Start of Supplied information
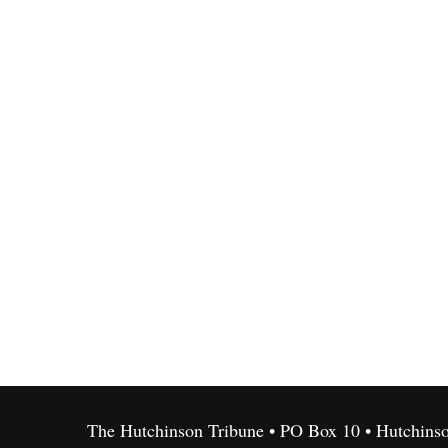
The Hutchinson Tribune • PO Box 10 • Hutchins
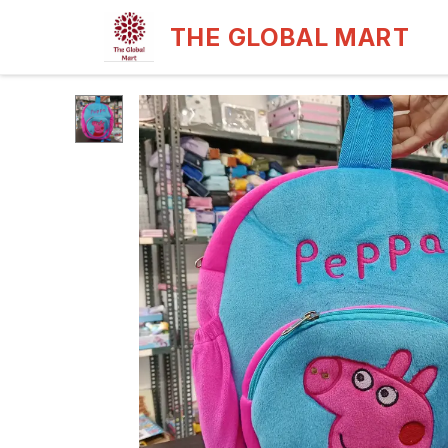
THE GLOBAL MART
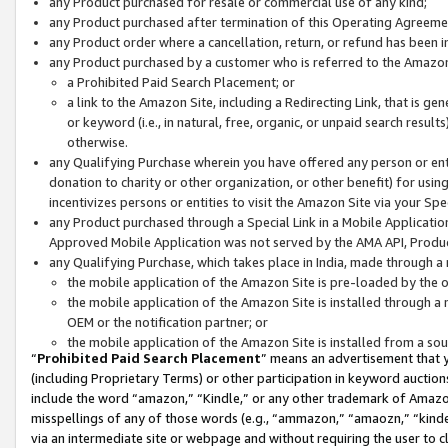
any Product purchased for resale or commercial use of any kind;
any Product purchased after termination of this Operating Agreeme
any Product order where a cancellation, return, or refund has been in
any Product purchased by a customer who is referred to the Amazon
a Prohibited Paid Search Placement; or
a link to the Amazon Site, including a Redirecting Link, that is g
or keyword (i.e., in natural, free, organic, or unpaid search resul
otherwise.
any Qualifying Purchase wherein you have offered any person or entit
donation to charity or other organization, or other benefit) for usi
incentivizes persons or entities to visit the Amazon Site via your Spec
any Product purchased through a Special Link in a Mobile Applicatio
Approved Mobile Application was not served by the AMA API, Product
any Qualifying Purchase, which takes place in India, made through a 
the mobile application of the Amazon Site is pre-loaded by the o
the mobile application of the Amazon Site is installed through a
OEM or the notification partner; or
the mobile application of the Amazon Site is installed from a so
“
Prohibited Paid Search Placement
” means an advertisement that y
(including Proprietary Terms) or other participation in keyword auctions
include the word “amazon,” “Kindle,” or any other trademark of Amazon 
misspellings of any of those words (e.g., “ammazon,” “amaozn,” “kindel
via an intermediate site or webpage and without requiring the user to cl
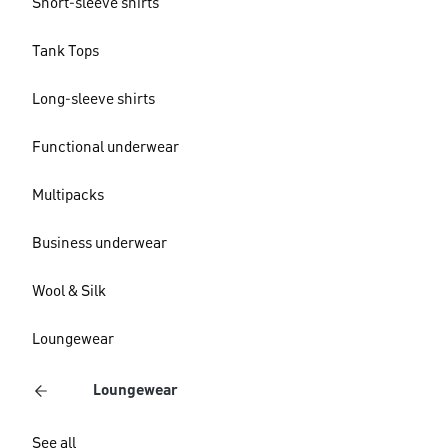
Short-sleeve shirts
Tank Tops
Long-sleeve shirts
Functional underwear
Multipacks
Business underwear
Wool & Silk
Loungewear
Loungewear
See all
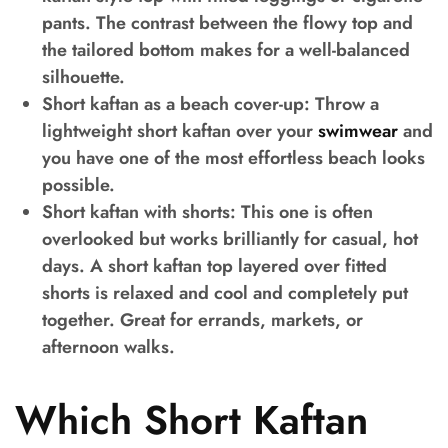
pants. The contrast between the flowy top and
the tailored bottom makes for a well-balanced
silhouette.
Short kaftan as a beach cover-up:
Throw a
lightweight short kaftan over your
swimwear
and
you have one of the most effortless beach looks
possible.
Short kaftan with shorts
: This one is often
overlooked but works brilliantly for casual, hot
days. A short kaftan top layered over fitted
shorts is relaxed and cool and completely put
together. Great for errands, markets, or
afternoon walks.
Which Short Kaftan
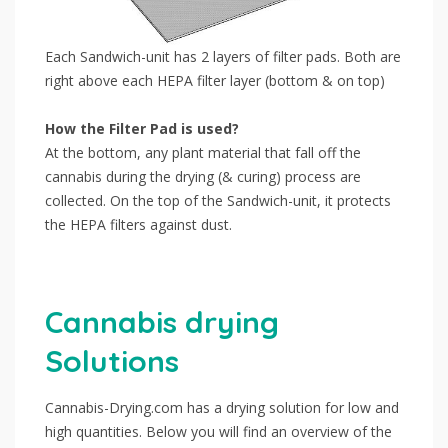
Each Sandwich-unit has 2 layers of filter pads. Both are
right above each HEPA filter layer (bottom & on top)
How the Filter Pad is used?
At the bottom, any plant material that fall off the
cannabis during the drying (& curing) process are
collected. On the top of the Sandwich-unit, it protects
the HEPA filters against dust.
Cannabis drying
Solutions
Cannabis-Drying.com has a drying solution for low and
high quantities. Below you will find an overview of the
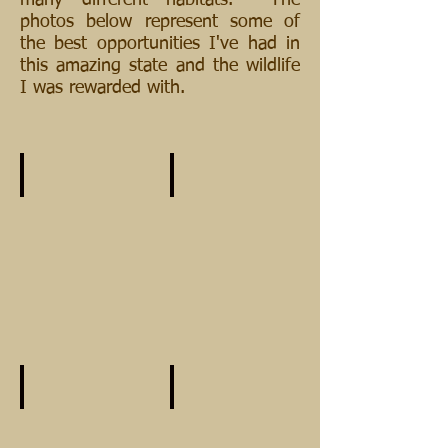
many different habitats. The
photos below represent some of
the best opportunities I've had in
this amazing state and the wildlife
I was rewarded with.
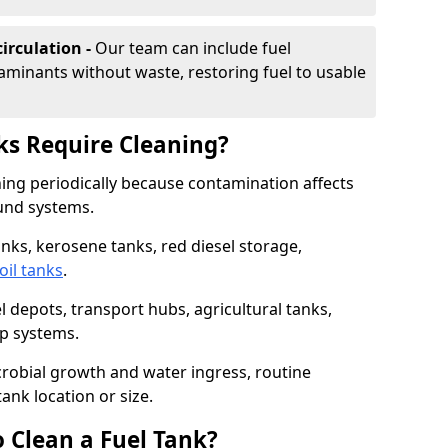
irculation -
Our team can include fuel
minants without waste, restoring fuel to usable
ks Require Cleaning?
aning periodically because contamination affects
und systems.
tanks, kerosene tanks, red diesel storage,
oil tanks
.
l depots, transport hubs, agricultural tanks,
up systems.
icrobial growth and water ingress, routine
tank location or size.
 Clean a Fuel Tank?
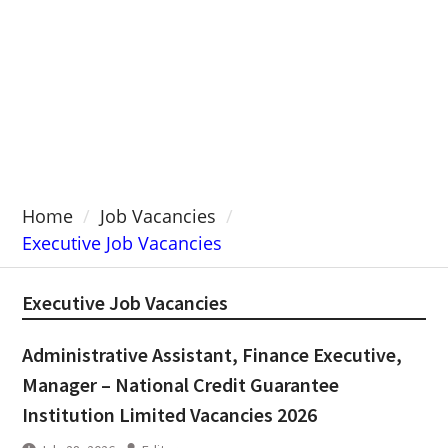
Home
Job Vacancies
Executive Job Vacancies
Executive Job Vacancies
Administrative Assistant, Finance Executive,
Manager – National Credit Guarantee
Institution Limited Vacancies 2026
End of Supplied information
What the exercise asks
Pull every line with "sleeve" from the records.

Response box
Short-sleeve shirts
Long-sleeve shirts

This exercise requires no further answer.